Hemşire Sema Günay Şahin (35), 2 ve 5 yaşlarında iki oğlu olduğunu anlattı. Küçük oğlunu hala emzirdiği belirten Şahin, koronavirüsün anne sütüyle geçtiğine dair bir veri olmadığı için emzirmeyi kesmediğini fakat 'oğluma bulaştırabilirim' endişesini sürekli taşıdığını söyledi. Hemşire Şahin, “Çok şükür bir şey olmadı ama bunun vicdan azabıyla başa çıkamayabilirdim ama emzirmekten de kesmek istemedim. Anne sütünün bağışıklık etkisi ömür boyu sürecek. Kesseydim geri dönüşü de olmayacaktı" dedi.

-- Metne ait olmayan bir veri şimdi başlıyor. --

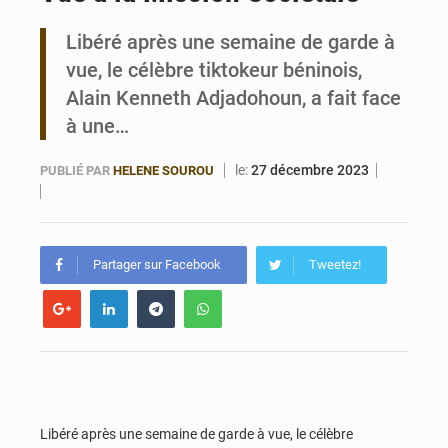
Libéré après une semaine de garde à
Bénin : Le CEG La Verdure de Ouèdo fait sa mue pour la rentrée
vue, le célèbre tiktokeur béninois,
Alain Kenneth Adjadohoun, a fait face
à une…
le:
27 décembre 2023
PUBLIÉ PAR
HELENE SOUROU
Partager sur Facebook
Tweetez!
Libéré après une semaine de garde à vue, le célèbre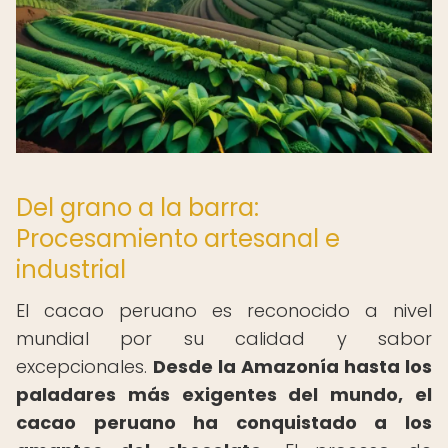
Del grano a la barra:
Procesamiento artesanal e
industrial
El cacao peruano es reconocido a nivel
mundial por su calidad y sabor
excepcionales.
Desde la Amazonía hasta los
paladares más exigentes del mundo, el
cacao peruano ha conquistado a los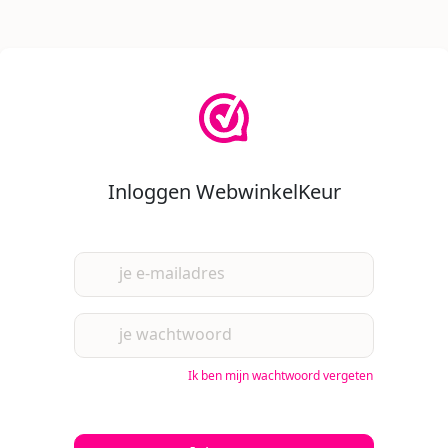
Inloggen WebwinkelKeur
je e-mailadres
je wachtwoord
Ik ben mijn wachtwoord vergeten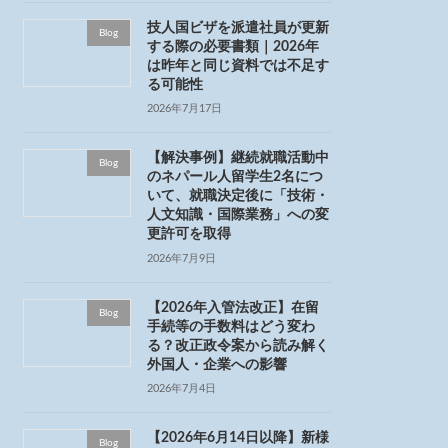
技人国ビザを派遣社員が更新
Blog
する際の必要書類｜2026年
は昨年と同じ資料では不足す
る可能性
2026年7月17日
【解決事例】継続就職活動中
Blog
のネパール人留学生2名につ
いて、就職決定後に「技術・
人文知識・国際業務」への変
更許可を取得
2026年7月9日
【2026年入管法改正】在留
Blog
手続等の手数料はどう変わ
る？改正政令案から読み解く
外国人・企業への影響
2026年7月4日
【2026年6月14日以降】新様
Blog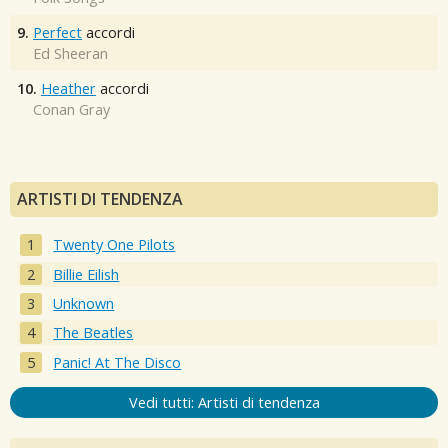
9.
Perfect
accordi
Ed Sheeran
10.
Heather
accordi
Conan Gray
ARTISTI DI TENDENZA
Twenty One Pilots
Billie Eilish
Unknown
The Beatles
Panic! At The Disco
Vedi tutti: Artisti di tendenza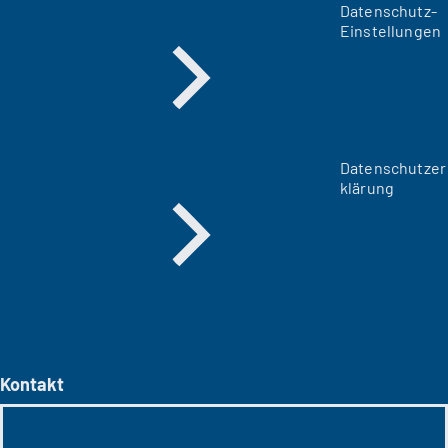
Datenschutz-
Einstellungen
Datenschutzer
klärung
Kontakt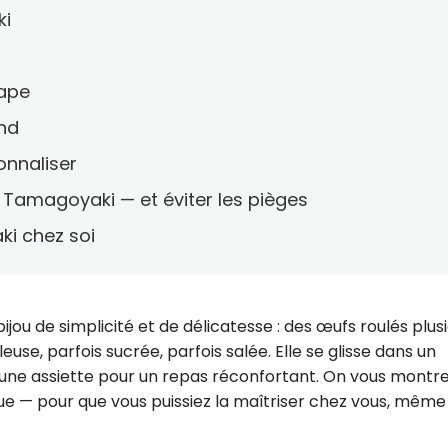
ki
tape
and
onnaliser
 Tamagoyaki — et éviter les pièges
i chez soi
bijou de simplicité et de délicatesse : des œufs roulés plus
euse, parfois sucrée, parfois salée. Elle se glisse dans un
 une assiette pour un repas réconfortant. On vous montre
nique — pour que vous puissiez la maîtriser chez vous, même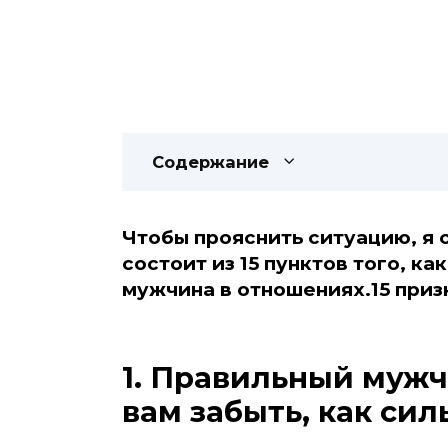
Содержание
Чтобы прояснить ситуацию, я 
состоит из 15 пунктов того, к
мужчина в отношениях.15 приз
1. Правильный мужч
вам забыть, как сил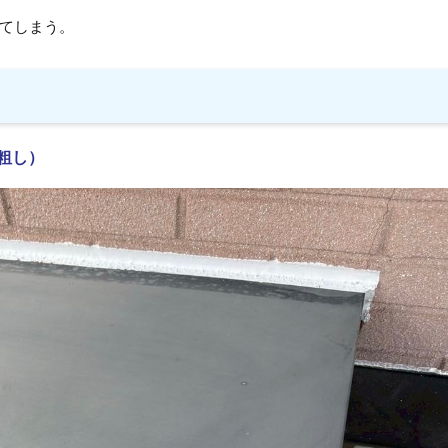
てしまう。
粗し）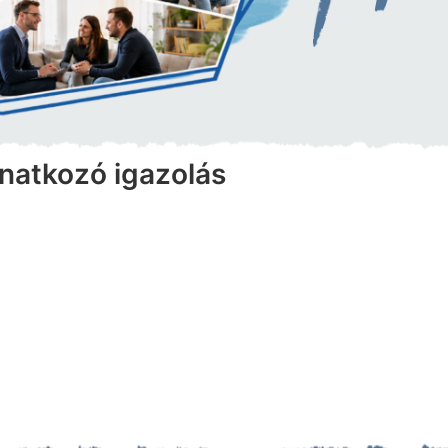
onatkozó igazolás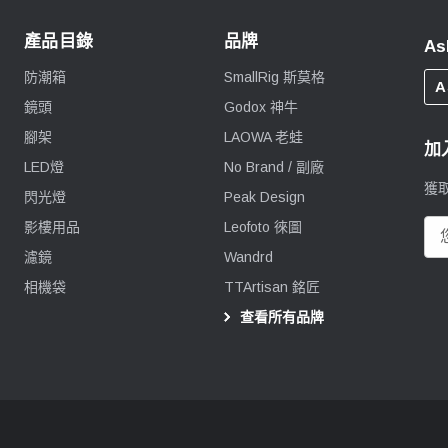
產品目錄
品牌
As
防潮箱
SmallRig 斯莫格
A
鏡頭
Godox 神牛
腳架
LAOWA 老蛙
加
LED燈
No Brand / 副廠
獲
閃光燈
Peak Design
影樓用品
Leofoto 徠圖
電
郵
濾鏡
Wandrd
地
相機袋
TTArtisan 銘匠
址
查看所有品牌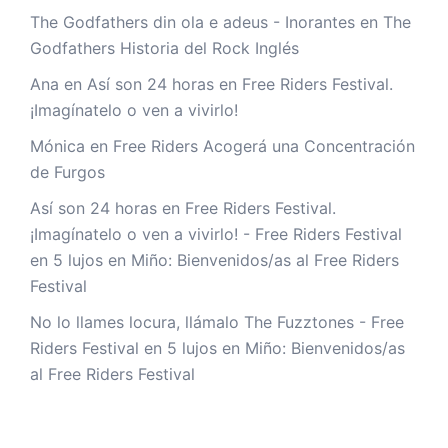
The Godfathers din ola e adeus - Inorantes
en
The
Godfathers Historia del Rock Inglés
Ana
en
Así son 24 horas en Free Riders Festival.
¡Imagínatelo o ven a vivirlo!
Mónica
en
Free Riders Acogerá una Concentración
de Furgos
Así son 24 horas en Free Riders Festival.
¡Imagínatelo o ven a vivirlo! - Free Riders Festival
en
5 lujos en Miño: Bienvenidos/as al Free Riders
Festival
No lo llames locura, llámalo The Fuzztones - Free
Riders Festival
en
5 lujos en Miño: Bienvenidos/as
al Free Riders Festival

Büyük oğlunun normalde çok uysal bir karaktere sahip olduğunu belirten Sema Günay Şahin, pandemi sürecinde çok hırçınlaşmaya başladığını anlattı. Haftada 1 gün oğluyla anne oğul günü yaptıklarını aktaran Şahin, oğlunun o günü dört gözle beklediğini söyledi. Şahin, “Çok fazla yaklaşmamaya mesafeli durmaya çalışıyorum. Çocuklarıma annem bakıyor. Eşime çok fazla yük bindi. Bu süreçte çok yıprandık. Daha ne kadar süreceğini bilmiyoruz. Ucu görünmeyen bir tünel bu. Daha çok anlaşılmak istiyoruz" diye konuştu.

BAKICILAR TERK ETTİ

Hemşire Ezgi Sağdaş (38) ise pandemi nedeniyle her eve gittiğinde endişelendiğini belirtti. 3 yaşındaki oğlunun kapıdan girer girmez kendisine sarılmak istediğini anlatan Sağdaş, “Antalya'da hiçbir yakınım olmadığı için kreşlerin kapanıp kapanmayacağı kararı konusunda endişelendim. İzin alamadığım için 3 yaşındaki bir çocuk kime emanet edilir diye düşündük. İster istemez bakıcı sorunlarımız oldu. Çok şükür sağlık çalışanlarının çocukları için kreşler kapanmadı. Çok zorlu süreçlerimiz oluyor hiçbir zaman hasta bakmaktan çekinmiyoruz. Pandemide çalıştığımız için bakıcılar da çocuklarınıza bakamayız deyip gidiyorlar. Bu tür olağanüstü durumlarda çocuklarımızı bırakabileceğimiz bir yerlerin olmasını istiyoruz" dedi.